--- START ---

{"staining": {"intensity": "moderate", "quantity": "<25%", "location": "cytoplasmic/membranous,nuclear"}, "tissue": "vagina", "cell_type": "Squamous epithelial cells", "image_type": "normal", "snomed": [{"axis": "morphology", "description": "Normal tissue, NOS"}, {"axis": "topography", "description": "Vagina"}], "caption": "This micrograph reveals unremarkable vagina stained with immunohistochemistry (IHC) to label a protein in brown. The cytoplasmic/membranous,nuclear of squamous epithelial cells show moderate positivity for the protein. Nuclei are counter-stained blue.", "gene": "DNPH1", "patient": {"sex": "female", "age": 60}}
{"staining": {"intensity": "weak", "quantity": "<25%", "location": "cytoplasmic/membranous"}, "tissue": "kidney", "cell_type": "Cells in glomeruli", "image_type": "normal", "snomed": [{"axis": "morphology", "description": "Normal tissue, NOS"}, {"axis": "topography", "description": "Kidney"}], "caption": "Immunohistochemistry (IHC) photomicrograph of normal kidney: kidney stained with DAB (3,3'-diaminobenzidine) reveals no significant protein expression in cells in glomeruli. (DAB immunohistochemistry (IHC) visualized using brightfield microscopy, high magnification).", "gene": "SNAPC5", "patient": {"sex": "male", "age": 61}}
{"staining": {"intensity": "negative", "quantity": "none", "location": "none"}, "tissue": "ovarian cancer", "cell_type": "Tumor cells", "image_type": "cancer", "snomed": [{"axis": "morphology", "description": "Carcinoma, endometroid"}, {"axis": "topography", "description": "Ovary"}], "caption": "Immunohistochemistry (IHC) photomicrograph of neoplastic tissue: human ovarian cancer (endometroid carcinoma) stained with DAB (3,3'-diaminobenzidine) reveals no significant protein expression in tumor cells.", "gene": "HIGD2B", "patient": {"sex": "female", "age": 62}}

--- END ---

> Exercise description:
For this exercise, set down the entire listing above exactly as given.

> Response:
{"staining": {"intensity": "moderate", "quantity": "<25%", "location": "cytoplasmic/membranous,nuclear"}, "tissue": "vagina", "cell_type": "Squamous epithelial cells", "image_type": "normal", "snomed": [{"axis": "morphology", "description": "Normal tissue, NOS"}, {"axis": "topography", "description": "Vagina"}], "caption": "This micrograph reveals unremarkable vagina stained with immunohistochemistry (IHC) to label a protein in brown. The cytoplasmic/membranous,nuclear of squamous epithelial cells show moderate positivity for the protein. Nuclei are counter-stained blue.", "gene": "DNPH1", "patient": {"sex": "female", "age": 60}}
{"staining": {"intensity": "weak", "quantity": "<25%", "location": "cytoplasmic/membranous"}, "tissue": "kidney", "cell_type": "Cells in glomeruli", "image_type": "normal", "snomed": [{"axis": "morphology", "description": "Normal tissue, NOS"}, {"axis": "topography", "description": "Kidney"}], "caption": "Immunohistochemistry (IHC) photomicrograph of normal kidney: kidney stained with DAB (3,3'-diaminobenzidine) reveals no significant protein expression in cells in glomeruli. (DAB immunohistochemistry (IHC) visualized using brightfield microscopy, high magnification).", "gene": "SNAPC5", "patient": {"sex": "male", "age": 61}}
{"staining": {"intensity": "negative", "quantity": "none", "location": "none"}, "tissue": "ovarian cancer", "cell_type": "Tumor cells", "image_type": "cancer", "snomed": [{"axis": "morphology", "description": "Carcinoma, endometroid"}, {"axis": "topography", "description": "Ovary"}], "caption": "Immunohistochemistry (IHC) photomicrograph of neoplastic tissue: human ovarian cancer (endometroid carcinoma) stained with DAB (3,3'-diaminobenzidine) reveals no significant protein expression in tumor cells.", "gene": "HIGD2B", "patient": {"sex": "female", "age": 62}}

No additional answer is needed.